In my previous post, I mentioned a newly developed GPU-based parallel Gibbs sampling algorithm for inference of LDA. Of course, as you know, there are many other GPU-based parallel algorithms that can solve many interesting applications efficiently using NVidia’s CUDA programming framework.
More over, by Googling “CUDA MapReduce”, you will find MapReduce implementations based on CUDA and GPU, developed by researchers at UC Berkeley, U Texas, Hong Kong Univ. of Sci.&Tech, and etc.
About the supporting hardware, I recently noticed NVidia’s Tesla processor board, which contains a 240-core Tesla 10 GPU and 4GB on-board memory. This card can be installed on workstations like Dell Precision T7500. At the time when this essay is written, the price of such a system is about RMB 43,000.

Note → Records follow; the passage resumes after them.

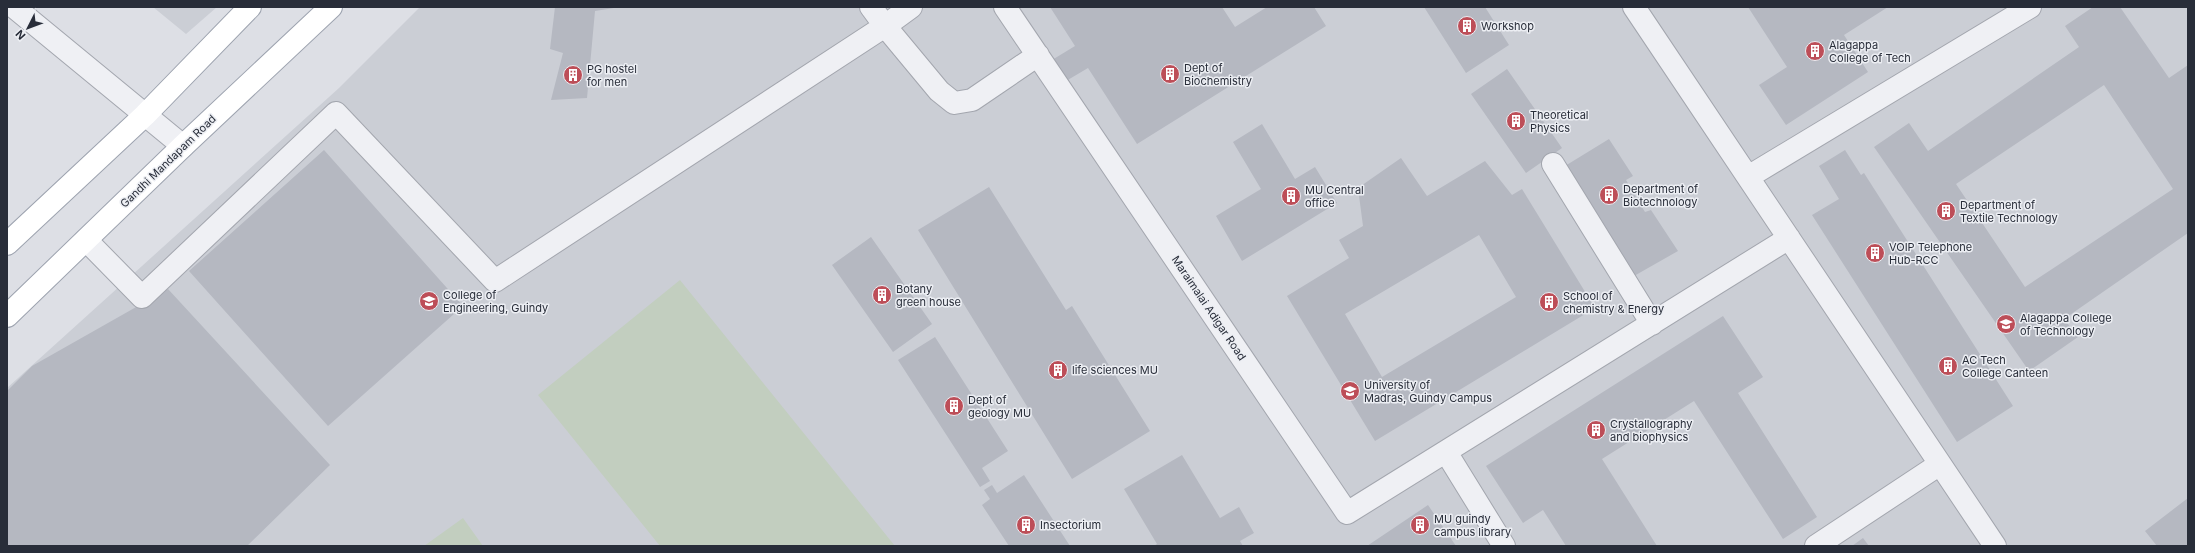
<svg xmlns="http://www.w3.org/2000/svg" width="2195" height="553" font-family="Inter,sans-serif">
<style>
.built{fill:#cbced5}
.green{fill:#c2cebf}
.building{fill:#b5b8c1;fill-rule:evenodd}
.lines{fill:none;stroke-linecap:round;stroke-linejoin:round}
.minor-casing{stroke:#a3a6ae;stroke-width:24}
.major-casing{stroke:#9da3af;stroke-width:24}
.minor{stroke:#eff0f4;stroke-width:22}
.major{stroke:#fff;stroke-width:22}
.labels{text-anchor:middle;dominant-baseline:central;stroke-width:3;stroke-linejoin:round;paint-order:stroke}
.poi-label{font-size:11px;fill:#282d39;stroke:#eceef3;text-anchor:start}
.street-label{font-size:11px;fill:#282d39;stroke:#eceef3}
</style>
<rect width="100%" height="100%" fill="#dddfe5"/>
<!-- built -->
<path class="built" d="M153 7H217L186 34Z
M420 7H2188V546H7V388L339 88Z"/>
<!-- green -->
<path class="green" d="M680 280 895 546H660L538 395Z
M463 518 483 546H424Z"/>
<!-- building -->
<path class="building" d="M555 7H620L595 11 587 98 551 100 563 53 550 49Z
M1050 7H1222L1235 27 1267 7H1314L1326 26 1137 144 1088 68 1066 81 1052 60 1075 46Z
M1424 7H1485L1509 45 1466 73Z
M1748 7H1888L1844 35 1868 72 1786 125 1759 85 1787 67Z
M2093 7H2120L2169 78 2188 65V233L2064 319 2078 337 2029 371 1874 147 1909 123 1928 151 2079 47 2065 26ZM2104 85 2173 189 2025 287 1956 184Z
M1507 69 1562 148 1526 173 1471 94Z
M1262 124 1295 179 1315 167 1337 203 1242 261 1216 216 1261 189 1233 142Z
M1609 139 1633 176 1626 180 1645 212 1651 210 1678 251 1634 276 1565 166Z
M324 150 463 306 328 426 189 271Z
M1845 150 1861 175 1864 173 2013 406 1957 442 1812 215 1839 199 1819 166Z
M1401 158 1427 196 1485 161 1512 195 1522 189 1595 308 1375 441 1287 296 1349 258 1339 240 1363 226 1358 188ZM1479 235 1516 297 1382 377 1345 314Z
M989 187 1066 310 1072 306 1150 431 1072 479 918 230Z
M871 237 932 324 893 352 832 265Z
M168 289 330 465 247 546H7V391L32 366Z
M1723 316 1763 377 1738 393 1817 517 1783 539 1694 401 1602 459 1657 546H1566L1543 510 1523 523 1486 466Z
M935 337 1008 451 982 468 990 481 980 487 898 360Z
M1182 455 1220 518 1239 507 1254 533 1240 541 1243 546H1154L1157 544 1124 489Z
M1024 475 1070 546H1009L982 505 990 499 984 490 992 485 997 493Z
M2188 498V546H2157L2145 531Z
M1428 505 1456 546H1367Z
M1863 538 1869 546H1852Z"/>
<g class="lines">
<defs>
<path id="minor" d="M14 7 183 146
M871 7 885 26 911 7
M1005 7 1347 513 1789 238
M1634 7 1995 546
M1553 164 1652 324
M1748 177 2030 7
M86 240 142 297 336 113 495 281 885 26 939 91 954 103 972 100 1038 55
M1446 452 1504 546
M1816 546 1940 464"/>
<path id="major" d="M7 244 145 115 250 7
M7 316 183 146 331 7"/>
</defs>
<!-- minor casing -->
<use href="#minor" class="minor-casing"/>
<!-- major casing -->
<use href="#major" class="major-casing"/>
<!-- minor -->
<use href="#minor" class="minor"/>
<!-- major -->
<use href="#major" class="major"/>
</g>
<!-- icons -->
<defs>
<symbol id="building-disc" viewBox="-11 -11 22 22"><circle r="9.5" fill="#bd4e58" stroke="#eceef3"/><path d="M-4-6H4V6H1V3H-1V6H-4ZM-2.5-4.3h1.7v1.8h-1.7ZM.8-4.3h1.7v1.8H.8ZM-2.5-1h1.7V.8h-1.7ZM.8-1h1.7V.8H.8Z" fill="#fff"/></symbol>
<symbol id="university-disc" viewBox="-11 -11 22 22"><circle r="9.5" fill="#bd4e58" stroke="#eceef3"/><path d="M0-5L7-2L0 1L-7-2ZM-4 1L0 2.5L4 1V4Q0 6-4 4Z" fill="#fff"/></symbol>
</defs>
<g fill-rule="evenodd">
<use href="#building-disc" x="1456" y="15" width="22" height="22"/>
<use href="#building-disc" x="1804" y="40" width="22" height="22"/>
<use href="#building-disc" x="1159" y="63" width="22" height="22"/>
<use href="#building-disc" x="562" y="64" width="22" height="22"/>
<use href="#building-disc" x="1505" y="110" width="22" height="22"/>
<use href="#building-disc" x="1598" y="184" width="22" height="22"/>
<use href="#building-disc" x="1280" y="185" width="22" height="22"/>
<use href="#building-disc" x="1935" y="200" width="22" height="22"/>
<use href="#building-disc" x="1864" y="242" width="22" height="22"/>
<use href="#building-disc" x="871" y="284" width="22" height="22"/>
<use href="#university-disc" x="418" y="290" width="22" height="22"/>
<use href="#building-disc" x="1538" y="291" width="22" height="22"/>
<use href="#university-disc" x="1995" y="313" width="22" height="22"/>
<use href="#building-disc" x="1937" y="355" width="22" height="22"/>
<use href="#building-disc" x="1047" y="359" width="22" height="22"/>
<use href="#university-disc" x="1339" y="380" width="22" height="22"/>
<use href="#building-disc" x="943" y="395" width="22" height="22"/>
<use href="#building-disc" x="1585" y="419" width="22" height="22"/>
<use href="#building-disc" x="1015" y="514" width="22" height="22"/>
<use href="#building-disc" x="1409" y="514" width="22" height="22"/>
</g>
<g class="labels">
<!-- poi labels -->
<g class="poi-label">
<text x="1481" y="26">Workshop</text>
<text x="1829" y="45">Alagappa<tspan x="1829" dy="13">College of Tech</tspan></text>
<text x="1184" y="68">Dept of<tspan x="1184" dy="13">Biochemistry</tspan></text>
<text x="587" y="69">PG hostel<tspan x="587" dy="13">for men</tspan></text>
<text x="1530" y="115">Theoretical<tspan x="1530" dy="13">Physics</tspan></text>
<text x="1623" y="189">Department of<tspan x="1623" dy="13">Biotechnology</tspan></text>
<text x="1305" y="190">MU Central<tspan x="1305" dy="13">office</tspan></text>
<text x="1960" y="205">Department of<tspan x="1960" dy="13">Textile Technology</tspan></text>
<text x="1889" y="247">VOIP Telephone<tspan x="1889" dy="13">Hub-RCC</tspan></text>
<text x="896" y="289">Botany<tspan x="896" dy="13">green house</tspan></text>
<text x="443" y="295">College of<tspan x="443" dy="13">Engineering, Guindy</tspan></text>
<text x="1563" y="296">School of<tspan x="1563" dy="13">chemistry &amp; Energy</tspan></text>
<text x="2020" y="318">Alagappa College<tspan x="2020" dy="13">of Technology</tspan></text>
<text x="1962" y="360">AC Tech<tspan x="1962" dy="13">College Canteen</tspan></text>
<text x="1072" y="370">life sciences MU</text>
<text x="1364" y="385">University of<tspan x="1364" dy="13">Madras, Guindy Campus</tspan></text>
<text x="968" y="400">Dept of<tspan x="968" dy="13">geology MU</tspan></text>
<text x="1610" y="424">Crystallography<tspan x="1610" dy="13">and biophysics</tspan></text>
<text x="1434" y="519">MU guindy<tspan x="1434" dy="13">campus library</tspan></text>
<text x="1040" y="525">Insectorium</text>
</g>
<!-- street labels -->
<g class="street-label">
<text transform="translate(168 161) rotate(-44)">Gandhi Mandapam Road</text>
<text transform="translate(1209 308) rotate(56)">Maraimalai Adigar Road</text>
</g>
</g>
<!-- border -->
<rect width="2195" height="553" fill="none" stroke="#282d39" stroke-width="16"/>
<!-- north arrow -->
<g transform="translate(28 28) rotate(228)" stroke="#eceef3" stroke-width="3" paint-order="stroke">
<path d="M0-3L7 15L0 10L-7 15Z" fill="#282d39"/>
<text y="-6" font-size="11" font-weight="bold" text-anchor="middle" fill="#282d39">N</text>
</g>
</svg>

Last but not least, there are significant differences between GPU-clusters and relatively traditionally computer-clusters. Few listed here:
  1. There is no mature load-balancing mechanism on GPU-clusters. Currently, GPU-based parallel computing is in the early stage of CPU-based parallel computing, which I mean, no automatic balancing over processors used by a task, and no scheduling and balancing over tasks. This prevents multiple projects from sharing a GPU-cluster.
  2. GPU-cluster is based on shared-memory architecture, so it is suitable only for the class of computing-intensive but data-sparse tasks. I do not see more than a few problems in real world that fit in this class.
But anyway, it is not smart to compare GPU-based parallel computing directly with multi-core CPU based solutions, because the latter can be naturally incorporated into multi-computer parallel computing and achieve naturally much higher scalability.